=== What to work on ===
Edit the rows below, changing "Read more" to "Continue reading" wherever it occurs. Keep every other part of the lines the same.

Collected data
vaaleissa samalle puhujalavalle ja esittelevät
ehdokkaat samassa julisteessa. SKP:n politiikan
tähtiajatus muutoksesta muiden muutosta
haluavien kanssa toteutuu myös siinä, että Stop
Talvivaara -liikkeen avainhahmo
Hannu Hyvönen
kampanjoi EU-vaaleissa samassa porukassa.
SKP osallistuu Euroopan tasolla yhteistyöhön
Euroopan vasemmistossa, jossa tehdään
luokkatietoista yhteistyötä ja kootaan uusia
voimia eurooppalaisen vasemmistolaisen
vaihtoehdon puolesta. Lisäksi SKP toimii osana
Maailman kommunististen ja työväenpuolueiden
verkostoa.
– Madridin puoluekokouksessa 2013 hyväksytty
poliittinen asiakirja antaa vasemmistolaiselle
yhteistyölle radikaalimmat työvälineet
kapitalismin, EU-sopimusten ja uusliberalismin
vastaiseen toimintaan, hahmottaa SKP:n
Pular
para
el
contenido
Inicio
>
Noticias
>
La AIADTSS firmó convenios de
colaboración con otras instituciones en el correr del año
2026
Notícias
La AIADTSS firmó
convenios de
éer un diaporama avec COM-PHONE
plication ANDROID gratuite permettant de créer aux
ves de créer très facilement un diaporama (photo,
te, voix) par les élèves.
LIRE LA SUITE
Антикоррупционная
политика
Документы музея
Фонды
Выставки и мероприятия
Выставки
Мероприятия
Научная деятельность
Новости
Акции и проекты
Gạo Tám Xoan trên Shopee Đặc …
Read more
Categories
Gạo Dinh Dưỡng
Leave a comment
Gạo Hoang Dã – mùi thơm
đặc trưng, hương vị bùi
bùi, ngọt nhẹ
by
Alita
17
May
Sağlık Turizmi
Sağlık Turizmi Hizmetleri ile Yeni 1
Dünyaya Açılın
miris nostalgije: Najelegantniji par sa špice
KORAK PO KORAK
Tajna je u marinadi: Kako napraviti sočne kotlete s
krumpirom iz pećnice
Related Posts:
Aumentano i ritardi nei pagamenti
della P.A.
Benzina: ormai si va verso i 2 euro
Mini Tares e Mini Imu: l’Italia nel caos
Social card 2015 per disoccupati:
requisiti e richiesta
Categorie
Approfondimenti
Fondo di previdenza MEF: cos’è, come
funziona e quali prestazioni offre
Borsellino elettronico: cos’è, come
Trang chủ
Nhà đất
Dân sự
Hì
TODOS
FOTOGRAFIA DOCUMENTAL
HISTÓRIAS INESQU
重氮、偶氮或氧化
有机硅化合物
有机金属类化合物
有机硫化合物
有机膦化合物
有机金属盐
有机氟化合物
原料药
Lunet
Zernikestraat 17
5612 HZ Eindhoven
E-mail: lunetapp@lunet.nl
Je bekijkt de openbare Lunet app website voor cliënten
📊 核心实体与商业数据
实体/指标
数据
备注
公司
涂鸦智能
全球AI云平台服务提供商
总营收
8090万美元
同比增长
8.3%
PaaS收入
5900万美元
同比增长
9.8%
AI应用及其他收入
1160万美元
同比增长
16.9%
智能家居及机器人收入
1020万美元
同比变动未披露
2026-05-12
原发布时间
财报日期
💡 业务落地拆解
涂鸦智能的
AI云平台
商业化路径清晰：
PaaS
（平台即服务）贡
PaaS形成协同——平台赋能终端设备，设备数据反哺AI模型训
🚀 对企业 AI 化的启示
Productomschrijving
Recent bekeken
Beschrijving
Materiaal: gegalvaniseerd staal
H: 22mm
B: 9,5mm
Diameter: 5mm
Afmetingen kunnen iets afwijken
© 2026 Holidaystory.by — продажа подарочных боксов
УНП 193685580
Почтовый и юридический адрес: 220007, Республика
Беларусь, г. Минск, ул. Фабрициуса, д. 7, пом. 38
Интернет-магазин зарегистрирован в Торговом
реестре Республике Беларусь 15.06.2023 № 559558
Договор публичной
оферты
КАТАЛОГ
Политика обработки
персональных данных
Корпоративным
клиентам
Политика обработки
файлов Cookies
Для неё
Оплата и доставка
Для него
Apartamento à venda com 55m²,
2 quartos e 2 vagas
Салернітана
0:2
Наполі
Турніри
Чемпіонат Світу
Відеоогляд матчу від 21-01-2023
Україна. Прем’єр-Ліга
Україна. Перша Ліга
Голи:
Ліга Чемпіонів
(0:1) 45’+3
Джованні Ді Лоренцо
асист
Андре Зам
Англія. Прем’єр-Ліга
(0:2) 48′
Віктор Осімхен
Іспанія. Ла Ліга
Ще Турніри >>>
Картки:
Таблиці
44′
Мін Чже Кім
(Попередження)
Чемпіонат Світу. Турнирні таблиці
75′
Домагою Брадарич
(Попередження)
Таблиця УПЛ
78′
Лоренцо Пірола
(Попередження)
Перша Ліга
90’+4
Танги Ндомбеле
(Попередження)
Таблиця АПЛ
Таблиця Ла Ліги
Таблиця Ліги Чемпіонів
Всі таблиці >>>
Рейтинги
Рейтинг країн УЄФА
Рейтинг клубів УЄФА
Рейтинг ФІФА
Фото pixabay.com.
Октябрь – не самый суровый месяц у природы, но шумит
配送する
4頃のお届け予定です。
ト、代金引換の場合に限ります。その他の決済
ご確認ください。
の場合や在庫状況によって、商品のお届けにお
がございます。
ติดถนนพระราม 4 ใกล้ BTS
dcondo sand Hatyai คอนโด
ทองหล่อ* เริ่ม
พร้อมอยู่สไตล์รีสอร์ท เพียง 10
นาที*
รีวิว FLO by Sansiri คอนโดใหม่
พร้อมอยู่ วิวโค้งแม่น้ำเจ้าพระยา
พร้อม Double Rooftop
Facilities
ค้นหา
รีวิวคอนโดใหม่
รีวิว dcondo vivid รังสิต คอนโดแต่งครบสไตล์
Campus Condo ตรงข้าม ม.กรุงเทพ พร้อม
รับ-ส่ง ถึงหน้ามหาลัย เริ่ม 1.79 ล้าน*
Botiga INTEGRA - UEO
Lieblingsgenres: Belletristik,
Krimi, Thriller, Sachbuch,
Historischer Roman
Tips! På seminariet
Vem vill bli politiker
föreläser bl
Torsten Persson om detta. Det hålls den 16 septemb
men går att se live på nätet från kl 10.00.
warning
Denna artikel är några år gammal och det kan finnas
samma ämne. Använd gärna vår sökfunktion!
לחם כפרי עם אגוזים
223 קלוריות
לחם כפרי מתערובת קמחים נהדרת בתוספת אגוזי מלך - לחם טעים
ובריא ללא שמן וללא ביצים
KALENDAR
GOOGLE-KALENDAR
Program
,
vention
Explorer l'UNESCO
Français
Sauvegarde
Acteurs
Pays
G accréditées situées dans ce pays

=== Result for this task ===
vaaleissa samalle puhujalavalle ja esittelevät
ehdokkaat samassa julisteessa. SKP:n politiikan
tähtiajatus muutoksesta muiden muutosta
haluavien kanssa toteutuu myös siinä, että Stop
Talvivaara -liikkeen avainhahmo
Hannu Hyvönen
kampanjoi EU-vaaleissa samassa porukassa.
SKP osallistuu Euroopan tasolla yhteistyöhön
Euroopan vasemmistossa, jossa tehdään
luokkatietoista yhteistyötä ja kootaan uusia
voimia eurooppalaisen vasemmistolaisen
vaihtoehdon puolesta. Lisäksi SKP toimii osana
Maailman kommunististen ja työväenpuolueiden
verkostoa.
– Madridin puoluekokouksessa 2013 hyväksytty
poliittinen asiakirja antaa vasemmistolaiselle
yhteistyölle radikaalimmat työvälineet
kapitalismin, EU-sopimusten ja uusliberalismin
vastaiseen toimintaan, hahmottaa SKP:n
Pular
para
el
contenido
Inicio
>
Noticias
>
La AIADTSS firmó convenios de
colaboración con otras instituciones en el correr del año
2026
Notícias
La AIADTSS firmó
convenios de
éer un diaporama avec COM-PHONE
plication ANDROID gratuite permettant de créer aux
ves de créer très facilement un diaporama (photo,
te, voix) par les élèves.
LIRE LA SUITE
Антикоррупционная
политика
Документы музея
Фонды
Выставки и мероприятия
Выставки
Мероприятия
Научная деятельность
Новости
Акции и проекты
Gạo Tám Xoan trên Shopee Đặc …
Continue reading
Categories
Gạo Dinh Dưỡng
Leave a comment
Gạo Hoang Dã – mùi thơm
đặc trưng, hương vị bùi
bùi, ngọt nhẹ
by
Alita
17
May
Sağlık Turizmi
Sağlık Turizmi Hizmetleri ile Yeni 1
Dünyaya Açılın
miris nostalgije: Najelegantniji par sa špice
KORAK PO KORAK
Tajna je u marinadi: Kako napraviti sočne kotlete s
krumpirom iz pećnice
Related Posts:
Aumentano i ritardi nei pagamenti
della P.A.
Benzina: ormai si va verso i 2 euro
Mini Tares e Mini Imu: l’Italia nel caos
Social card 2015 per disoccupati:
requisiti e richiesta
Categorie
Approfondimenti
Fondo di previdenza MEF: cos’è, come
funziona e quali prestazioni offre
Borsellino elettronico: cos’è, come
Trang chủ
Nhà đất
Dân sự
Hì
TODOS
FOTOGRAFIA DOCUMENTAL
HISTÓRIAS INESQU
重氮、偶氮或氧化
有机硅化合物
有机金属类化合物
有机硫化合物
有机膦化合物
有机金属盐
有机氟化合物
原料药
Lunet
Zernikestraat 17
5612 HZ Eindhoven
E-mail: lunetapp@lunet.nl
Je bekijkt de openbare Lunet app website voor cliënten
📊 核心实体与商业数据
实体/指标
数据
备注
公司
涂鸦智能
全球AI云平台服务提供商
总营收
8090万美元
同比增长
8.3%
PaaS收入
5900万美元
同比增长
9.8%
AI应用及其他收入
1160万美元
同比增长
16.9%
智能家居及机器人收入
1020万美元
同比变动未披露
2026-05-12
原发布时间
财报日期
💡 业务落地拆解
涂鸦智能的
AI云平台
商业化路径清晰：
PaaS
（平台即服务）贡
PaaS形成协同——平台赋能终端设备，设备数据反哺AI模型训
🚀 对企业 AI 化的启示
Productomschrijving
Recent bekeken
Beschrijving
Materiaal: gegalvaniseerd staal
H: 22mm
B: 9,5mm
Diameter: 5mm
Afmetingen kunnen iets afwijken
© 2026 Holidaystory.by — продажа подарочных боксов
УНП 193685580
Почтовый и юридический адрес: 220007, Республика
Беларусь, г. Минск, ул. Фабрициуса, д. 7, пом. 38
Интернет-магазин зарегистрирован в Торговом
реестре Республике Беларусь 15.06.2023 № 559558
Договор публичной
оферты
КАТАЛОГ
Политика обработки
персональных данных
Корпоративным
клиентам
Политика обработки
файлов Cookies
Для неё
Оплата и доставка
Для него
Apartamento à venda com 55m²,
2 quartos e 2 vagas
Салернітана
0:2
Наполі
Турніри
Чемпіонат Світу
Відеоогляд матчу від 21-01-2023
Україна. Прем’єр-Ліга
Україна. Перша Ліга
Голи:
Ліга Чемпіонів
(0:1) 45’+3
Джованні Ді Лоренцо
асист
Андре Зам
Англія. Прем’єр-Ліга
(0:2) 48′
Віктор Осімхен
Іспанія. Ла Ліга
Ще Турніри >>>
Картки:
Таблиці
44′
Мін Чже Кім
(Попередження)
Чемпіонат Світу. Турнирні таблиці
75′
Домагою Брадарич
(Попередження)
Таблиця УПЛ
78′
Лоренцо Пірола
(Попередження)
Перша Ліга
90’+4
Танги Ндомбеле
(Попередження)
Таблиця АПЛ
Таблиця Ла Ліги
Таблиця Ліги Чемпіонів
Всі таблиці >>>
Рейтинги
Рейтинг країн УЄФА
Рейтинг клубів УЄФА
Рейтинг ФІФА
Фото pixabay.com.
Октябрь – не самый суровый месяц у природы, но шумит
配送する
4頃のお届け予定です。
ト、代金引換の場合に限ります。その他の決済
ご確認ください。
の場合や在庫状況によって、商品のお届けにお
がございます。
ติดถนนพระราม 4 ใกล้ BTS
dcondo sand Hatyai คอนโด
ทองหล่อ* เริ่ม
พร้อมอยู่สไตล์รีสอร์ท เพียง 10
นาที*
รีวิว FLO by Sansiri คอนโดใหม่
พร้อมอยู่ วิวโค้งแม่น้ำเจ้าพระยา
พร้อม Double Rooftop
Facilities
ค้นหา
รีวิวคอนโดใหม่
รีวิว dcondo vivid รังสิต คอนโดแต่งครบสไตล์
Campus Condo ตรงข้าม ม.กรุงเทพ พร้อม
รับ-ส่ง ถึงหน้ามหาลัย เริ่ม 1.79 ล้าน*
Botiga INTEGRA - UEO
Lieblingsgenres: Belletristik,
Krimi, Thriller, Sachbuch,
Historischer Roman
Tips! På seminariet
Vem vill bli politiker
föreläser bl
Torsten Persson om detta. Det hålls den 16 septemb
men går att se live på nätet från kl 10.00.
warning
Denna artikel är några år gammal och det kan finnas
samma ämne. Använd gärna vår sökfunktion!
לחם כפרי עם אגוזים
223 קלוריות
לחם כפרי מתערובת קמחים נהדרת בתוספת אגוזי מלך - לחם טעים
ובריא ללא שמן וללא ביצים
KALENDAR
GOOGLE-KALENDAR
Program
,
vention
Explorer l'UNESCO
Français
Sauvegarde
Acteurs
Pays
G accréditées situées dans ce pays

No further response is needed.